Common DataFrame operations

spark
Author

Youfeng Zhou

Published

November 21, 2022

Common DataFrame operations

Tip

If we don’t specify the schema, Spark can infer the schema from the data.
However, for large datasets and files, it’s more efficient to define a schema than have Spark infer it.

Using the DataFrameReader interface to read a csv file

from pyspark.sql import SparkSession
from pyspark.sql.types import *

spark = SparkSession.builder.appName('CSV-Reader').getOrCreate()
# In python, the syntax is as below.
df = spark.read.csv('csv_file_path', header=True, schema=csv_file_schema)
Important

csv_file_schema is defined before reading the file.

Saviing a DataFrame as a parquet file or SQL table

parquet_path = '...'
df.write.format("parquet").save(parquet_path)
parquet_table = '...'                                   # name of the table
df.write.format("parquet").saveAsTable(parquet_table)

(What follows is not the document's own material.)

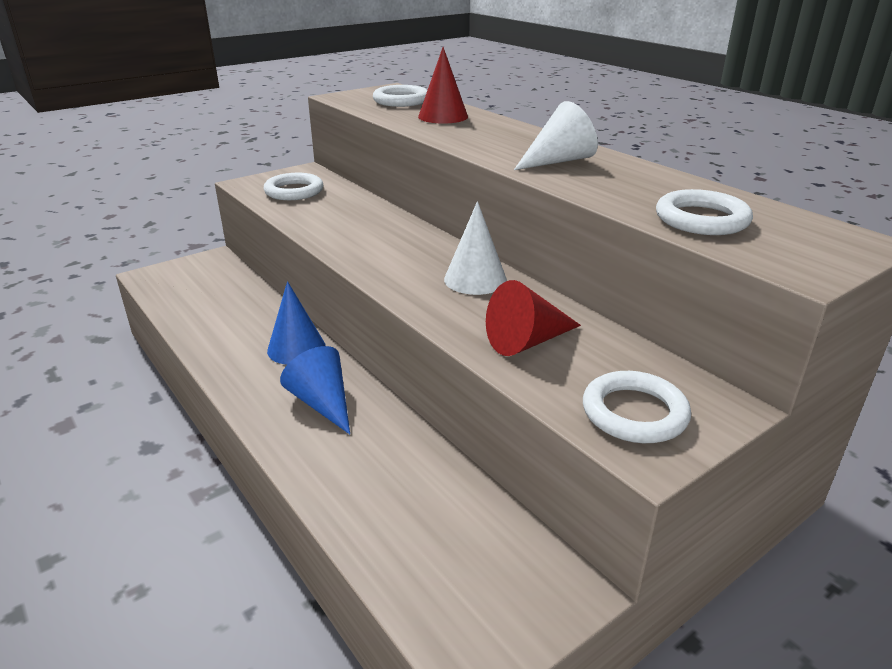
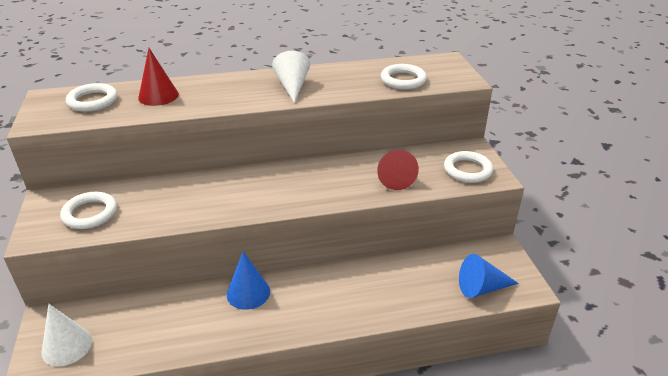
camera: 65 degrees left, 5 degrees up
blue cone [280,346,350,434] -> blue cone moved to [459,254,519,298]
white cone [444,201,507,295] -> white cone moved to [42,304,92,366]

SQL table will cover later

Projections and filters

# in Spark, projections are done with `select()` method,
# while filters can be conducted using `filter()` or `where()` method.
sub_df = df.select([columns list]).where(col(column name == 'some condition'))
sub_df.show(5, truncate=False)

Renaming, adding, dropping columns

df.withColumnRenamed('name of current column', 'renamed column name')
df.withColumn('target column', 'new_column')
df.drop('columns needed to drop')

More details look at book Learning Spark

spark.stop()